**TEKS SUMBER:**
----

Liputan6.com, Jakarta - fintech peer-to-peer (P2P) lending atau sering disebut pinjaman online (pinjol) merupakan salah satu industri di bawah pengawasan OJK yang tumbuh sangat pesat dari tahun ke tahun. Hal ini terlihat dari jumlah perusahaan yang mendapat izin hingga jumlah pembiayaan.
Direktur Pengaturan, Perizinan, dan Pengawasan Fintech Otoritas Jasa Keuangan (OJK) Tris Yulianta menjelaskan, sampai dengan September 2022, akumulasi penyaluran pendanaan melalui P2P lending telah mencapai Rp 455 triliun dengan nilai outstanding pada akhir September 2022 mencapai Rp 48,74 triliun.
Baca Juga
"Saat ini, terdapat 102 penyelenggara peer-to-peer lending yang telah mendapatkan izin dari OJK,” kata Tris dalam acara 4th Indonesia Fintech Summit 2022, Kamis (10/11/2022).
Advertisement
Pesatnya pertumbuhan industri peer-to-peer lending, membuat ketentuan dalam Peraturan OJK nomor 77/POJK.01/2016 tentang Layanan Pinjam Meminjam Uang Berbasis Teknologi Informasi menjadi tidak lagi relevan dengan perkembangan industri serta kebutuhan regulasi dari industri dan konsumen. Situasi ini menjadi pemicu bagi OJK untuk menerbitkan peraturan baru tentang fintech peer-to-peer lending.

----

**DATA YANG DIBERIKAN:**
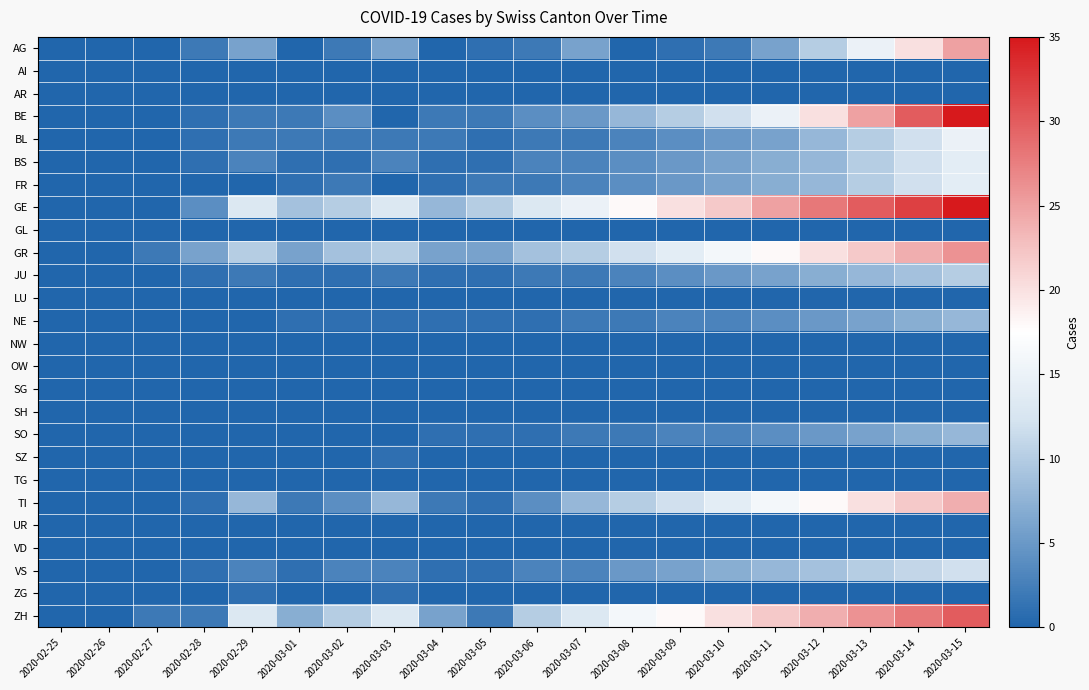

What is the difference between the highest and lowest values at 2020-03-01?

9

----

**BERDASARKAN INFORMASI:**
a: Ketik ulang bagian artikel tentang pinjaman online dari "Liputan6.com, Jakarta - fintech" sampai "hingga jumlah pembiayaan.".
b: Dalam artikel tentang pinjaman online, apa yang mendorong OJK menerbitkan peraturan baru tentang fintech peer-to-peer lending? Jelaskan dalam satu sampai tiga kalimat.
c: Lanjutkan artikel tentang pinjaman online setelah kalimat terakhir yang ditampilkan.

**JAWABAN BERURUTAN:**
a:
Liputan6.com, Jakarta - fintech peer-to-peer (P2P) lending atau sering disebut pinjaman online (pinjol) merupakan salah satu industri di bawah pengawasan OJK yang tumbuh sangat pesat dari tahun ke tahun. Hal ini terlihat dari jumlah perusahaan yang mendapat izin hingga jumlah pembiayaan.

b: Pertumbuhan industri peer-to-peer lending yang pesat membuat ketentuan dalam Peraturan OJK nomor 77/POJK.01/2016 tidak lagi relevan dengan perkembangan industri serta kebutuhan regulasi dari industri dan konsumen. Situasi itulah yang memicu OJK menerbitkan peraturan baru.

c:
Sementara itu, pada 4 Juli 2022, OJK menerbitkan Peraturan OJK nomor 10/POJK.05/2022 tentang Layanan Pendanaan Bersama Berbasis Teknologi Informasi. Penyusunan peraturan baru tersebut telah melibatkan seluruh pemangku kepentingan terkait dan mempertimbangkan setiap usulan yang telah diajukan kepada OJK.
“Kami berharap peraturan baru ini dapat menyelesaikan setiap celah hukum yang terdapat dalam POJK 77/2016 dan memberikan perlindungan yang lebih baik bagi kepentingan konsumen dan juga pemangku kepentingan,” kata dia.
Gandeng Perbankan
Dalam rangka mendukung berjalannya kegiatan usaha dan meningkatkan kinerja perusahaan, penyelenggara perlu bekerja sama dengan pihak lain agar dapat mengembangkan ekosistem pendukung.
“Misalkan, dalam rangka melakukan penilaian pinjaman, penyelenggara fintech peer-to-peer lending dapat bekerja sama dengan credit scoring provider dan biro kredit,” ujar dia.
Selain itu, penyelenggara fintech peer-to-peer lending juga dapat bekerja sama dengan industri lain seperti perbankan dalam menyalurkan pendanaan. Untuk memberikan layanan yang lebih baik, maka harus terdapat sinergi antara penyelenggara fintech peer-to-peer lending dan lembaga lainnya.
“Salah satu aspek penting yang harus diperhatikan dari setiap kerja sama adalah memberikan perlindungan konsumen secara maksimal, terutama perlindungan data milik konsumen. Praktik pertukaran data antar pelaku usaha fintech diperlukan demi meningkatkan efisiensi serta kualitas layanan penyelenggara,” kata Tris.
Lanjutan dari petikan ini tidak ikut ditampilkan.